I will have to say I was wrong about Ted .He is way better than Fishburn on the show . Ted is doing a great job .


----------



## cj9788 (May 14, 2003)

I am liking Danson on CSI..

The writers have given him a certian charm that works well on the show.....


----------



## spartanstew (Nov 16, 2005)

Really enjoying it.


----------



## armophob (Nov 13, 2006)

Took a couple episodes to shake his role on "Bored to Death" which was not very far from all of his other roles. 
But I am adjusting.


----------



## Drucifer (Feb 12, 2009)

cj9788 said:


> I am liking Danson on CSI..
> 
> The writers have given him a certian charm that works well on the show.....

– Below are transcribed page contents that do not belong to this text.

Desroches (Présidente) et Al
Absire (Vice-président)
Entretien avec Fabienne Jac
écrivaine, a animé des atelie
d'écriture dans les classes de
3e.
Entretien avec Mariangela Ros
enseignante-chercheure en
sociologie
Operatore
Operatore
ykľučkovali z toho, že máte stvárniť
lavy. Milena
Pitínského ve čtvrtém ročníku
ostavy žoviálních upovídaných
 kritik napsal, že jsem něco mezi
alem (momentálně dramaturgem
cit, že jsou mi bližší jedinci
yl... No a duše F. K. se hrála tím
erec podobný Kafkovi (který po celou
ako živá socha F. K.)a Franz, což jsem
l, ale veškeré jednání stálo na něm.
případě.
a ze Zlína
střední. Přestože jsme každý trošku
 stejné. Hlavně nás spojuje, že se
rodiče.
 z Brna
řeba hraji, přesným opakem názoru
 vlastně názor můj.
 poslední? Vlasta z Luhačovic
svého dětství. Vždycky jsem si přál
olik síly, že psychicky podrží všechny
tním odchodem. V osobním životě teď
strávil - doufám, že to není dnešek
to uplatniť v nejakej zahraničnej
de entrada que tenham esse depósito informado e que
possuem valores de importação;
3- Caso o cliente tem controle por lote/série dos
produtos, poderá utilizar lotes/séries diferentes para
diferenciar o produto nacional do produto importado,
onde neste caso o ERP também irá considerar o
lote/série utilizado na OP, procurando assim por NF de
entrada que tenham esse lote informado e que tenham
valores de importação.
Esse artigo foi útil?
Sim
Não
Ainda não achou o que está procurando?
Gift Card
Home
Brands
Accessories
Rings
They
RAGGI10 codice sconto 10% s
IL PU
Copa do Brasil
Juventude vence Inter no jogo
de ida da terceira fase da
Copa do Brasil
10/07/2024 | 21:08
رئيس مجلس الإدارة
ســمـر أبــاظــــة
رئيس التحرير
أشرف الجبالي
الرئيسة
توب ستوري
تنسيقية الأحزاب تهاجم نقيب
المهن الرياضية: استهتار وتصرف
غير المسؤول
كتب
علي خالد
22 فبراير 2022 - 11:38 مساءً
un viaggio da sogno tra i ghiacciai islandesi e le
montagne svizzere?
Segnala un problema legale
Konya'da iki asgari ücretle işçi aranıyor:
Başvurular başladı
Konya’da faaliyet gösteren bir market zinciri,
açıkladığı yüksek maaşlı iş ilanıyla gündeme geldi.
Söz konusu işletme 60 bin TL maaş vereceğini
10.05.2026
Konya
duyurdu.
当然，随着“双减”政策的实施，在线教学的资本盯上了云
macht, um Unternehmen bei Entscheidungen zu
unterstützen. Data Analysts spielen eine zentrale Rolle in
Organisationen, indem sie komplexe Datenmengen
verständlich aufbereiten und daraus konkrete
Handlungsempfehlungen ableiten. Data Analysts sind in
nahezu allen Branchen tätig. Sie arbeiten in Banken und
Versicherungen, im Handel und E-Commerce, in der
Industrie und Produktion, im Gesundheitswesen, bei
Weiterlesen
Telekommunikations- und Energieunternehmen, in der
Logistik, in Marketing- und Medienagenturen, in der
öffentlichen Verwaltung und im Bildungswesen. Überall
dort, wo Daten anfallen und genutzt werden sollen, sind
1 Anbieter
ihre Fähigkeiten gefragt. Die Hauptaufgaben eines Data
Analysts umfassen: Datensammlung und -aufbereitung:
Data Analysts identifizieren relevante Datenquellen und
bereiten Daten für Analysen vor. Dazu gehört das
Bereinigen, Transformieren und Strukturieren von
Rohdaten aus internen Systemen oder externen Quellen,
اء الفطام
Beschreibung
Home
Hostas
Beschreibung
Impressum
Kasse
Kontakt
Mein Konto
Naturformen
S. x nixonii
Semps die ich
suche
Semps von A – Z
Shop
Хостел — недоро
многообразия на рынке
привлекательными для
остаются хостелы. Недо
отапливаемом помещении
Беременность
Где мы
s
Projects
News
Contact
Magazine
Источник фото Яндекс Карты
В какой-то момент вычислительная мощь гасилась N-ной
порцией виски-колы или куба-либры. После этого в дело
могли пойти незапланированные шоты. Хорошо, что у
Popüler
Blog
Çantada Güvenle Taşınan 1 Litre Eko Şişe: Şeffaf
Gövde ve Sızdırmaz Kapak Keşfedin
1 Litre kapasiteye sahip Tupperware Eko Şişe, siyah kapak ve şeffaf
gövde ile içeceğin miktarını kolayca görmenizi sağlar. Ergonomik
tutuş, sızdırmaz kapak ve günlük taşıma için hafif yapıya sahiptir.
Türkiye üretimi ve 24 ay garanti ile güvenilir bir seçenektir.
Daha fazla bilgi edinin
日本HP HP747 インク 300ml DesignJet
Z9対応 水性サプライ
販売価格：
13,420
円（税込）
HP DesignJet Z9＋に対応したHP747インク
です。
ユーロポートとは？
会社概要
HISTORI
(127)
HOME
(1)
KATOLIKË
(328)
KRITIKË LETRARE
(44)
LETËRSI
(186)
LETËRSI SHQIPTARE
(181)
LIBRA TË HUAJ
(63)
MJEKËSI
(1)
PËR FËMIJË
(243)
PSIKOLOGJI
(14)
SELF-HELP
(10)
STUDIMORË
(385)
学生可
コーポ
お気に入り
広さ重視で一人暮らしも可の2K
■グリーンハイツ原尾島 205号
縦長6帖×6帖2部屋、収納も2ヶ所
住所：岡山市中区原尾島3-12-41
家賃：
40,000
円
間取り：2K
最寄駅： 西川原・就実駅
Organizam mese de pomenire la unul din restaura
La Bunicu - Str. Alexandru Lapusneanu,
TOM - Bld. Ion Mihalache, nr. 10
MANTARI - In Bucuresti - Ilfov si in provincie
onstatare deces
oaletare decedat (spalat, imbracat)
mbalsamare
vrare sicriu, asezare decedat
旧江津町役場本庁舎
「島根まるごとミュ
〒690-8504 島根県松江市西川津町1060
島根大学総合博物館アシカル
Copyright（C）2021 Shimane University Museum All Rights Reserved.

So far his character is rather plain.

For the record, are the writers brains on long a holiday or something?


----------



## Lord Vader (Sep 20, 2004)

OK, my niece likes the young man who play's Danson's son on this show. The kid is a basketball player in college. My niece thinks he's cute. Of course, this is the same niece who's obsessed with all things Justin Bieber, which allowed me to tease her when Bieber's character got shot and killed on CSI last year.


----------



## fluffybear (Jun 19, 2004)

Drucifer said:


> So far his character is rather plain.


IMHO, I think that is part of his charm.


----------



## Sharkie_Fan (Sep 26, 2006)

fluffybear said:


> IMHO, I think that is part of his charm.


I agree. He's quirky, and strange, and plain and it all makes him really likable.


----------